There have been relatively few reports in which the interaction between response to β-agonists and dietary protein and/or energy intake was investigated. Dry-matter intake is commonly reduced on initial exposure to the β-agonists but most often returns to normal within a short time and remains unchanged thereafter. The repartitioning effects of β-agonists are reported to occur in both adequate and restricted feeding conditions in lambs (Hovell et al., 1989; Kim et al., 1989) and pigs (Bracher-Jakob and Blum, 1990; Bracher-Jakob et al., 1990; Dunshea et al., 1991). However, significant increases in growth rate tend to occur only in well-fed animals.
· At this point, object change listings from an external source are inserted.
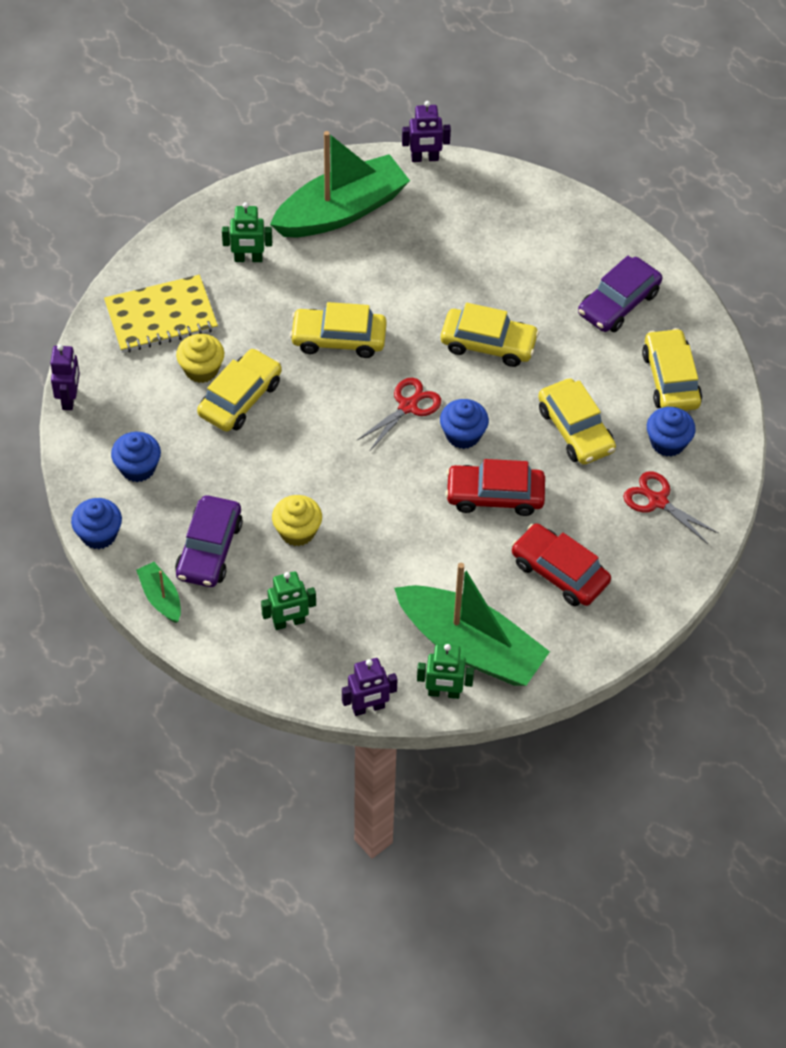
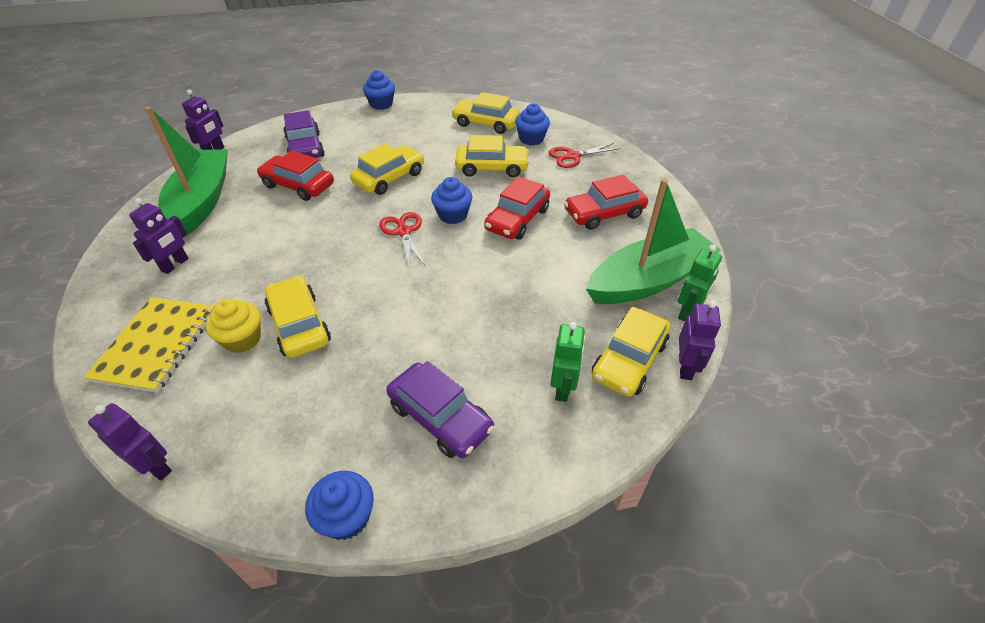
camera: 60 degrees left, 10 degrees down
(138, 468) = (297, 439): blue cupcake -> blue cupcake (381, 104)
(161, 597) = (469, 489): green boat -> none
(248, 258) = (175, 265): green robot -> purple robot
(297, 531) = (468, 342): yellow cupcake -> none
(338, 339) = (307, 244): yellow car -> yellow car (629, 360)
(419, 272) = (298, 185): none -> red car
(618, 303) = (413, 122): purple car -> purple car (305, 147)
Even these effects can be lost if the animals become refractory to the compound or if the dose rate is increased (see, e.g., the data assembled by Williams, 1987; Beermann, 1993).

Providing adequate supplies of amino acids and energy is prerequisite to optimizing rate and efficiency of protein use for growth in normal management systems and may be particularly important when protein deposition rates are enhanced by β-agonist administration. Increased skeletal muscle protein deposition will increase the requirement for individual amino acids unless there is an increase in the efficiency with which dietary protein (amino acids) is used for growth. Inadequate protein intake constrains the magnitude of improvement in growth performance, nitrogen balance, or the degree to which protein accretion rate or skeletal muscle growth is enhanced by ractopamine in pigs (Anderson et al., 1987; Adeola et al., 1990; Dunshea et al., 1991; Mitchell et al., 1991). Anderson et al. (1987) observed that nitrogen retention in swine fed ractopamine is enhanced with an 18 percent crude protein diet, but nitrogen retention was reduced with a 12 percent protein diet.